Do these results sound way off, or are they just not that good?
A few tips about Bluetooth beacons in general, not specifically Kontakt beacons:
When you need to restart your app to detect beacons, that clearly means it is something on the phone, not the beacons themselves that are the issue. That issue may be the app, the SDK, the Bluetooth stack on the phone, or the phone's bluetooth hardware. Try an off the shelf detector app like BeaconLocate for iOS or Android and also test with a different phone.
The range of a beacon is dependent on its output transmitter power, typically measured at 1 meter. This output power is adjustable on many hardware beacons and is often set lower than the maximum to save battery on battery-powered models. For best detection results, set the output power to the maximum that configuration allows. An output power at one meter should be at least -59 dBm for best results. Less negative numbers mean more power. Because some phone models have poor sensitivity and measure RSSI inaccurately, you may want to measure with different models. In general iOS models are more predictable receivers.
The range of a beacon between rooms varies greatly depending on materials in walls, furnishings, and local geometry. A beacon with an output power of -59 dBm at one meter can be reliably detected by a phone with a sensitive receiver at 40 meters away, but only with clear line of sight conditions (typically outdoors). Intermittently, I have seen such beacons be detected outdoors at over 100 meters away. Intermittently means that 99% of packets are lost, a small percentage are successfully received.

_DIRECTIONS_
**A)** List every possible source of the phone-side problem named in the Bluetooth beacon tips.
**B)** Carry on the Bluetooth beacon tips, starting after their last sentence.
The data after this text is separate material and is not part of the Bluetooth beacon tips.

_MATERIAL SUPPLIED_
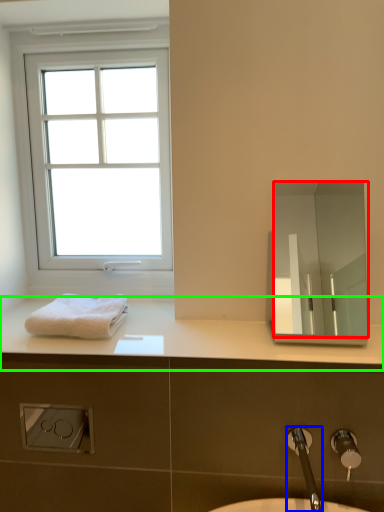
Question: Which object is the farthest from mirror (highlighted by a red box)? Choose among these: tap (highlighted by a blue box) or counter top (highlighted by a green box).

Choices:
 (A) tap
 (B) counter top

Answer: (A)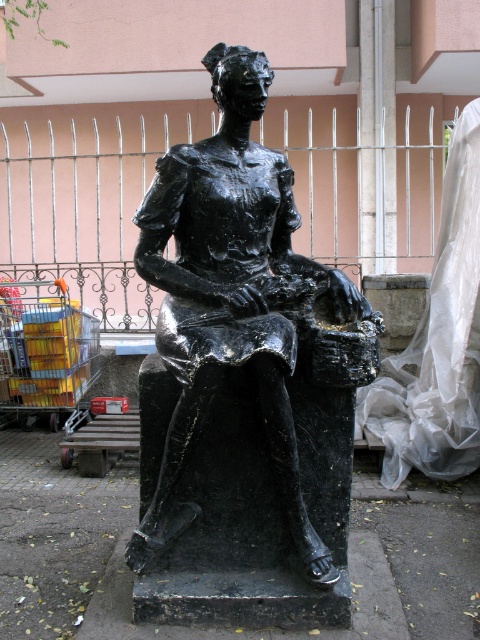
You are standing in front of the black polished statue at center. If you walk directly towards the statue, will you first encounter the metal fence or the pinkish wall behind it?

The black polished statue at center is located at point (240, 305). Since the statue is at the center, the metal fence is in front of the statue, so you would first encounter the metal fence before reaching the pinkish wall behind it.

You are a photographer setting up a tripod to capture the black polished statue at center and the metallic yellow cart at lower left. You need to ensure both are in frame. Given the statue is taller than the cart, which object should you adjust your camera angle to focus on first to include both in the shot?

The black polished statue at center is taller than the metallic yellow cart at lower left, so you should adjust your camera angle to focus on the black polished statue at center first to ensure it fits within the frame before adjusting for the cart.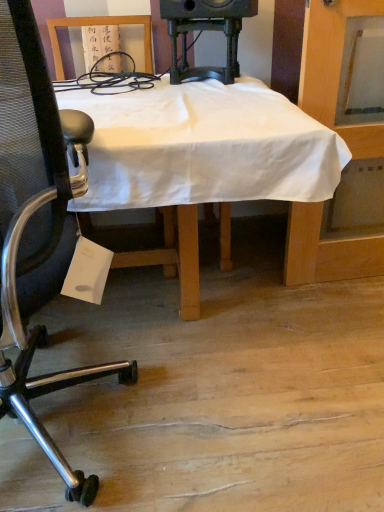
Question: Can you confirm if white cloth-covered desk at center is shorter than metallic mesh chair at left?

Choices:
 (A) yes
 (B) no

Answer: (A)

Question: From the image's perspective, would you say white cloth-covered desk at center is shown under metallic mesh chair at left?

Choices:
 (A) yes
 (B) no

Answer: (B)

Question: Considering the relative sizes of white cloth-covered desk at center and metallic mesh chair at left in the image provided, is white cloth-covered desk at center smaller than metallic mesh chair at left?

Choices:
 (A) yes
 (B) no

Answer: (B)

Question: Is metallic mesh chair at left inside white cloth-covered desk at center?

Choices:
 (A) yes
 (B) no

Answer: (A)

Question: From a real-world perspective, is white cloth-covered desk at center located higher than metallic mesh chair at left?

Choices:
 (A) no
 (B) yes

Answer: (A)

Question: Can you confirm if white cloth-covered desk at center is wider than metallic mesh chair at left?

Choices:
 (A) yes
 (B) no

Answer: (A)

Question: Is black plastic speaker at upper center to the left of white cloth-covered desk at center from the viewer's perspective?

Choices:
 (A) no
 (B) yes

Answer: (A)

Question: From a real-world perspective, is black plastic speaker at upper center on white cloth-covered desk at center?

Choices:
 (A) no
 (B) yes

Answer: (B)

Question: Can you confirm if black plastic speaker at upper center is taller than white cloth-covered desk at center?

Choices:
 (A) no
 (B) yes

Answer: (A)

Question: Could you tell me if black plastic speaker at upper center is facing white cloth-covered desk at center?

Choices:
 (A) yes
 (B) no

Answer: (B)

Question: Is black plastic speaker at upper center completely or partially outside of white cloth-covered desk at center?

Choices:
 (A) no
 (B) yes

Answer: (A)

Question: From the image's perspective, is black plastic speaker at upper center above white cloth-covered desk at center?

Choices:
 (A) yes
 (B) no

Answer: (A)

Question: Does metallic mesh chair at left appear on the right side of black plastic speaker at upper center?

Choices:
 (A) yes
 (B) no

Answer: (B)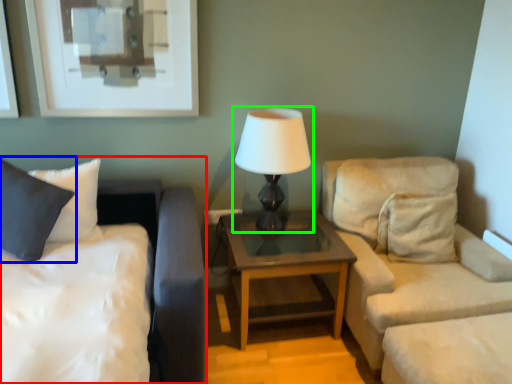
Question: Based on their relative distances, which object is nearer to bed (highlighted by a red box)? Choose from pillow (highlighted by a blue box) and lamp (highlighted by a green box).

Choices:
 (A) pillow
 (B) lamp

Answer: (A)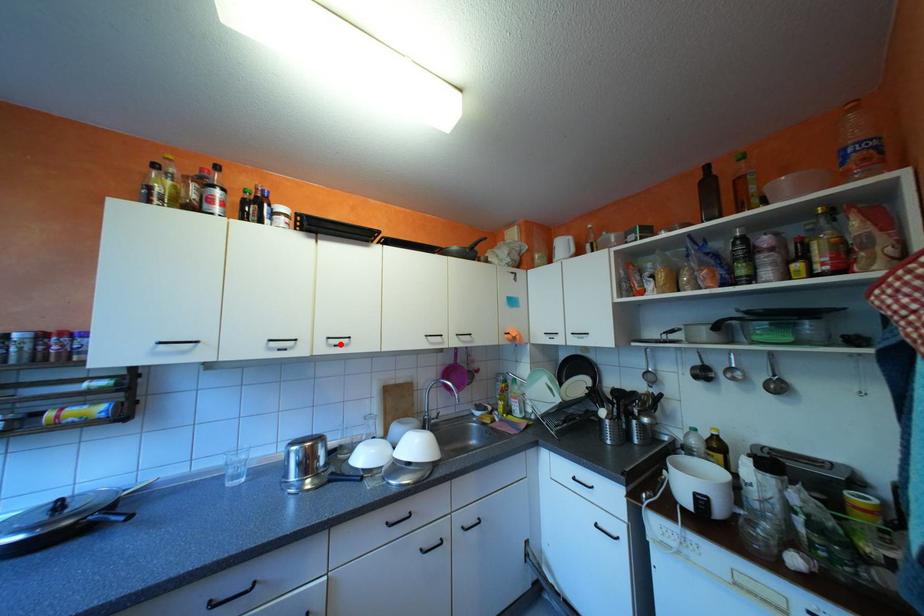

_EXPECTED RESPONSES_
**A)**
- the app
- the SDK
- the Bluetooth stack on the phone
- the phone's bluetooth hardware

**B)**
Always be skeptical of marketing claims from companies trying to sell you something. The above points should tell you what is achievable from an independent engineering perspective.

Can i detect more than 40 devices in one time and keep tracking by BLE

So I will have more than 40+ devices in one place and I need to record when device entered in my zone and also when i lost signal by BLE.
As i know there are only 20 regions limit in IOS in one time.
As i can't set regions on peoples devices , is it means that i can't track more than 20 devices or is there any way to do it?
Devices will be iPhone,apple watch , androids.
So i guess they will have different UUID.
You are right about the 20 beacon region limit on iOS, but that probably will not impact your solution for a number of reasons:
The limit is per region not per device as #paulw11 says, so you can track much more than 20 beacons if you define regions that match multiple beacons by using wildcard idebtifiers in the regions.
You cannot make an apple watch transmit as a beacon. And while iPhone and most Android devices can do this, iPhones must have your custom app in the foreground to transmit. This may not work for you depending on your use case.
An alternative to having the devices transmit is to have them receive a beacon signal from a fixed beacon transmitter you install. This can be done by a custom app in the background (although for Apple watch it must be tied to a nearby iPhone for this to work). With this approach, there is no limit to the number of devices you can track. This is the typical way this is done.

Simulate entering iBeacon region by fluctuating power?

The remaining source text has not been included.